Wish there was something concrete I could do to help your family. The pain is understood.
LiberalLoner
(10,956 posts)Skittles
(163,610 posts)poor thing, no wonder he is acting out
Trueblue Texan
(3,297 posts)most selfish thing anyone can do to a loved one and his son and the rest of his loved ones will literally never get over it. Just because he is not a perfect parent doesn't mean he is the same as his dad. You might suggest he find some help online since that is the setting he seems most suited to. Also, dads' groups online might be a place that will help him put things in perspective. I would also encourage him to talk to the kid's doctor or pharmacist about addressing the nausea.
Granny Blue
(61 posts)having been raised in a similar situation and having raised 2 divergent boys while struggling as your brother is now. I can share one piece of wisdom that my therapist gave me: If a parent gets it right 30% of the time, thats enough. The kids will turn out fine. I struggled against repeating my familys abusive patterns all my life, until my kids turned 35 and 38. At that point, they were both taxpaying, employed loving husbands and fathers and I figured I could quit trying. They were raised. I stopped expecting perfection from myself, and just settled down to enjoy my family. Perfection is completely impossible and completely unnecessary! Outdoor play: do they still make supersoakers? Daddy and son would love 2 of them Hours of shrieking fun! My eldest grandson is autistic and my son got him a small trampoline for the backyard. My son is also a computer nerd, but the grins and shrieks of delight from his boys drew him into their world! Also, pillow fights are highly recommended. (Small boys, small pillows) As far as medication is concerned, stress causes lots of tummyaches. Try a half teaspoon of something sweet. Remember the old song, A teaspoon of sugar helps the medicine go down Try applesauce, try anything, and then follow it up with some crackers or Emetrol. Get the stress down and make it fun. My youngest had a stroke/seizure at 3 and lost his speech. Therapist said "make him smile a hundred times a day, so I made sure he smiled every time he looked at me.
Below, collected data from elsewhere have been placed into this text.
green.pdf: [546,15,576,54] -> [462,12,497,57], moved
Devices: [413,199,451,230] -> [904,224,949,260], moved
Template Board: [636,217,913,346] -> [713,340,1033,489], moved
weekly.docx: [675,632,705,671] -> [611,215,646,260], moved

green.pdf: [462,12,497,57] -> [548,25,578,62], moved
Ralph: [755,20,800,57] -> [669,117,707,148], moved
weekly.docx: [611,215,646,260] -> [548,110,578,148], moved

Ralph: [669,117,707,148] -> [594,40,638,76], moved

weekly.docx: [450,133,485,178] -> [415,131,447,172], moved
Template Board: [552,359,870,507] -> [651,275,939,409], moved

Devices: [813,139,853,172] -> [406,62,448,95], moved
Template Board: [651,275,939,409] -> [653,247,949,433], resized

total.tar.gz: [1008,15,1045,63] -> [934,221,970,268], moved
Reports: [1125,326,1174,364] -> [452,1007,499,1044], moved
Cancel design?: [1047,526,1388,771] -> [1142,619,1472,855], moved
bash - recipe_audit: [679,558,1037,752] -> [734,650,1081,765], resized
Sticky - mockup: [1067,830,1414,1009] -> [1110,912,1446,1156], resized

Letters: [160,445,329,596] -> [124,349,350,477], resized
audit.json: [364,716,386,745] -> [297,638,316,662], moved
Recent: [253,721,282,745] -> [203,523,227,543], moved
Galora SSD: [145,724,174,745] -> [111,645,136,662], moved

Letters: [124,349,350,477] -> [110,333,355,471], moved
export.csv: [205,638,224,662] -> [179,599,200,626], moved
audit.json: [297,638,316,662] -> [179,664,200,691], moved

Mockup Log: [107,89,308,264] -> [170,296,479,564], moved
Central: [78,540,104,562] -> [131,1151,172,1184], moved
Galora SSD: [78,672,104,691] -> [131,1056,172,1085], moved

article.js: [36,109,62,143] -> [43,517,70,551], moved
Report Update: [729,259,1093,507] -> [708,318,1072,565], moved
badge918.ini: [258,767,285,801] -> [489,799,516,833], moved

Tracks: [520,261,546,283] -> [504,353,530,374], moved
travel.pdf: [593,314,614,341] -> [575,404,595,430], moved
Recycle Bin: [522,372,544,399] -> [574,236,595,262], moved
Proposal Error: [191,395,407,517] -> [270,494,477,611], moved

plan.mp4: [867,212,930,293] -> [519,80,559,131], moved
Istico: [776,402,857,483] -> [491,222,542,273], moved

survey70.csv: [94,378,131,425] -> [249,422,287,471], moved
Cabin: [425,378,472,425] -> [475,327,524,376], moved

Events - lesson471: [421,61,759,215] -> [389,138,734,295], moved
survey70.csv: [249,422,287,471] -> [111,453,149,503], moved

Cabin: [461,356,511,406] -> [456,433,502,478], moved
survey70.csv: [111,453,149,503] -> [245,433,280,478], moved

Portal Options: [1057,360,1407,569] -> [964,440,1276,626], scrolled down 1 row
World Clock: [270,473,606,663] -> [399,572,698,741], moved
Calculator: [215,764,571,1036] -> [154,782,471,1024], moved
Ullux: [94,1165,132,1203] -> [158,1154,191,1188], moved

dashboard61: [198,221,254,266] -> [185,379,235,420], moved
It took 2 years, but his big brother started calling him Motor Mouth!n We made it out of our family blight, we can do anything! Parenting is hard, but perfectionism makes it harder! I hope both of you can relax and find something to enjoy every day! Hard times will pass! Good luck!
summer_in_TX
(3,555 posts)You understand in a way that few else can. I hope he listens to you and that he is able to learn from his mistake and come to forgive himself for it, while never doing it again. Shame is not a great help, it just makes one stuck.